La mayoría, y la mayoría que se podía escuchar, no era humilde. Exaltaba el hombre por encima de cualquier otro ser viviente, otorgándole el derecho a actuar como le pareciera en relación a las otras formas de vida, llamadas ‘inferiores’ con desprecio.

Eso no quiere decir que no hubiera humildes entre las fuerzas de emigración, tanto entre los colonos como entre las tripulaciones. Su actitud era lo que les delataba.

Así, como dije al principio, todo el mundo vivía en un estado de perenne excitación, si bien por motivos diferentes. Los ‘normales’ se desvivían por los progresos tecnológicos y por las posibilidades ofrecidas a la hora de expandir el Imperio Terrestre. La excitación de los ‘humildes’ estaba relacionada con conseguir evitar el martirio.

Todo ello funcionó bastante bien, hasta que el hombre decidió intentar dar un salto cualitativo. Sus viajes de colonización iban a convertirse en viajes intergalácticos. Su expansión hacia el centro de la Vía Láctea había llegado a su fin, así como la exploración de los demás mundos de la misma galaxia. Hacían falta nuevas motivaciones, nuevos sueños, si los sueños ‘comprados’ hasta ahora no habían conseguido saciar a los hombres quizás nuevos objetivos darían en el blanco.

Los hombres habían llegado al ápice de la excitación, las naves espaciales intergalácticas estaban preparadas para despegar desde los espaciopuertos terrestres, ya que la Tierra se encontraba en una zona periférica de su galaxia. Desde allí sería más fácil empezar la aproximación a las galaxias cercanas, o eso dijeron los científicos. Planeado. Todo había sido planeado con esmero y detalle. Nada se había dejado al caso. ¡El hombre sería el primer ser intergaláctico!

Cuando, de repente, ocurrió.

***

Dios había estado siguiendo los acontecimientos con preocupación. El mal uso que del don de la libertad estaban haciendo los seres humanos le preocupaba desde hacía tiempo ya. Pero eso era demasiado.

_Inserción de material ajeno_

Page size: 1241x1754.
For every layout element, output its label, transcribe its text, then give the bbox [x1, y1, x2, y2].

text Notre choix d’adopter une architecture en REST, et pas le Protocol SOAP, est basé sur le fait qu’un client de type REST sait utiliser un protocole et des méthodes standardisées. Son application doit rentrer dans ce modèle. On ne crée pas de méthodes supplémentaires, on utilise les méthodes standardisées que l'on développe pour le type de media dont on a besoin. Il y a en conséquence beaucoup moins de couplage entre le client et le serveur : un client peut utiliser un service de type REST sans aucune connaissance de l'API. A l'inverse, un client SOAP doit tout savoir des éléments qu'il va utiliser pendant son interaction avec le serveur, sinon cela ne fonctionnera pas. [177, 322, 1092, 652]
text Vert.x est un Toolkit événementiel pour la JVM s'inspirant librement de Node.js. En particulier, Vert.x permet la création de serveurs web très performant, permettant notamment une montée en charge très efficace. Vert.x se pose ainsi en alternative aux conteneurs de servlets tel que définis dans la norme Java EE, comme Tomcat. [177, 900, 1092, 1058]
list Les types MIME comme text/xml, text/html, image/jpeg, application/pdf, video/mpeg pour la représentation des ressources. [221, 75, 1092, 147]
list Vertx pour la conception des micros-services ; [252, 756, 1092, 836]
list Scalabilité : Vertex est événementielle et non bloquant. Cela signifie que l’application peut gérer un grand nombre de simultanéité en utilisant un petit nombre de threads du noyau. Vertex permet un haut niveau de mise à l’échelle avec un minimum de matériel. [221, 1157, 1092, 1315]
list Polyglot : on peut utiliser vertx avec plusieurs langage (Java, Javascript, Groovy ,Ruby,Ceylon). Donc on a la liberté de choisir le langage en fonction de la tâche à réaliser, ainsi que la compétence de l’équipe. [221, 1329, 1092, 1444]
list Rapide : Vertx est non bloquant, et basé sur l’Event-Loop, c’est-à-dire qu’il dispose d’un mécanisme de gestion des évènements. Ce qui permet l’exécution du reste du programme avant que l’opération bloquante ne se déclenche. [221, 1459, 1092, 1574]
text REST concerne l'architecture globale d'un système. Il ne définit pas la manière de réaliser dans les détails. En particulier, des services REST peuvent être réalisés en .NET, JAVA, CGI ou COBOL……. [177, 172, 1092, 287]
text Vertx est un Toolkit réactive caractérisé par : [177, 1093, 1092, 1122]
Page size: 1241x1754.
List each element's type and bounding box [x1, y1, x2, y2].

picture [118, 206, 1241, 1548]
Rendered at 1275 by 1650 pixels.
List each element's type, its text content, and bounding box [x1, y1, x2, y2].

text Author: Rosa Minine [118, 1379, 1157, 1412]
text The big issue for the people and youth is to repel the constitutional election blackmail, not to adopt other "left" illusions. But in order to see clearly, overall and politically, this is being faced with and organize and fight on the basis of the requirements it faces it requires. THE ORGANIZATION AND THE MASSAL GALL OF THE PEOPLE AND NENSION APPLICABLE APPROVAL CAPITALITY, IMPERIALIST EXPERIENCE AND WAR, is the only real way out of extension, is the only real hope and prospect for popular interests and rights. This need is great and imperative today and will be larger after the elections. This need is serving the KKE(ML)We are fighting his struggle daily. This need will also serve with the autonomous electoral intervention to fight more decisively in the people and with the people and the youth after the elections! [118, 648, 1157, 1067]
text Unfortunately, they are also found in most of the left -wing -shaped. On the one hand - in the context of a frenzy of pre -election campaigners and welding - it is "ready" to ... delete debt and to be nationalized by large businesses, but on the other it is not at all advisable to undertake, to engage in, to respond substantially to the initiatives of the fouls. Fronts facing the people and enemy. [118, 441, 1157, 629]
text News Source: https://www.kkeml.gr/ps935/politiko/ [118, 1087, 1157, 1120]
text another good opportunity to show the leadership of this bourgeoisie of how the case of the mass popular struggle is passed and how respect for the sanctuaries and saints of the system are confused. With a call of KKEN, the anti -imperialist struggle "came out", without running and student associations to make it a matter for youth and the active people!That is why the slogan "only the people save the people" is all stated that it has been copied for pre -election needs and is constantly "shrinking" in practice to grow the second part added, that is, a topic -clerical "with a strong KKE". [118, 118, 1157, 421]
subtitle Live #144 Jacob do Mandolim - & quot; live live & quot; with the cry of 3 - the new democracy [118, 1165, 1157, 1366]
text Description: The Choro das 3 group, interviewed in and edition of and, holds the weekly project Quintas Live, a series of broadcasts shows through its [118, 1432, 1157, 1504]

Su locura, la embriaguez provocada por ser consciente de su libertad, había sobrepasado límites inimaginables. Y ya no había vuelta atrás. Los ‘humildes’ ya no eran escuchados, si bien estaban en el camino correcto. Eran perseguidos y emarginados. Los ‘normales’, quienes respondían a una normalidad estadística, no tanto a una definición de normalidad ‘como conforme a la justicia’, habían ganado la partida. O eso parecía. Lucifer también había ayudado a boicotear el experimento, pero no se saldría con la suya.

Una lástima, el experimento había sido interesante, pero Dios no podía permitir que la locura de los humanos contagiara a otras galaxias también.

Así cogió la probeta que contenía la galaxia llamada Vía Láctea y la echó al incinerador llamado Armagedón.